Going from the line that contains "- decorative bowl [522,413,611,456]" to the last line of the material below, repeat every line exactly.

════════════════

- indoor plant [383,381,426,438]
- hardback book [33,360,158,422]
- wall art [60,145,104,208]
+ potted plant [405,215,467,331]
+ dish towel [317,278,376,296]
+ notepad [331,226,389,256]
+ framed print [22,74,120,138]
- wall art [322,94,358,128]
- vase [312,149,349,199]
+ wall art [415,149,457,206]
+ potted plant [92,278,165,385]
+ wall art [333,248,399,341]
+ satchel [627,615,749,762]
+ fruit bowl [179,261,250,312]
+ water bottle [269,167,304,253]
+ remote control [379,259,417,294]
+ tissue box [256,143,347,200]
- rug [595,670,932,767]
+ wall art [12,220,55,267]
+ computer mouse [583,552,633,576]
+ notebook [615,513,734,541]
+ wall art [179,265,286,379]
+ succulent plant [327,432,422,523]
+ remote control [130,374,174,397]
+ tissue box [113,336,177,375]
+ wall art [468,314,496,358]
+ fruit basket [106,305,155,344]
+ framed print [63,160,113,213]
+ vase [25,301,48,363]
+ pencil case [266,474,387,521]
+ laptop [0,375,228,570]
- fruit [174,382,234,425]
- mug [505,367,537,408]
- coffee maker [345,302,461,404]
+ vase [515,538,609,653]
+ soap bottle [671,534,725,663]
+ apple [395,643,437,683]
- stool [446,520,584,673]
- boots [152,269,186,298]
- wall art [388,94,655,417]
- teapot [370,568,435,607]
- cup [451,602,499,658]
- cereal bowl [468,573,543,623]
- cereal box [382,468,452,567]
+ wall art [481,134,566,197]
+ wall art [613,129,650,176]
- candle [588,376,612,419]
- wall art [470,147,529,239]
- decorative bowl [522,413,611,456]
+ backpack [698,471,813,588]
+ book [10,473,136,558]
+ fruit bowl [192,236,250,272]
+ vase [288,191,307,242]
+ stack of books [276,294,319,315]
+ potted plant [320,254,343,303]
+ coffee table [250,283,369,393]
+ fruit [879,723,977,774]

════════════════

=== Response area ===
- decorative bowl [522,413,611,456]
+ backpack [698,471,813,588]
+ book [10,473,136,558]
+ fruit bowl [192,236,250,272]
+ vase [288,191,307,242]
+ stack of books [276,294,319,315]
+ potted plant [320,254,343,303]
+ coffee table [250,283,369,393]
+ fruit [879,723,977,774]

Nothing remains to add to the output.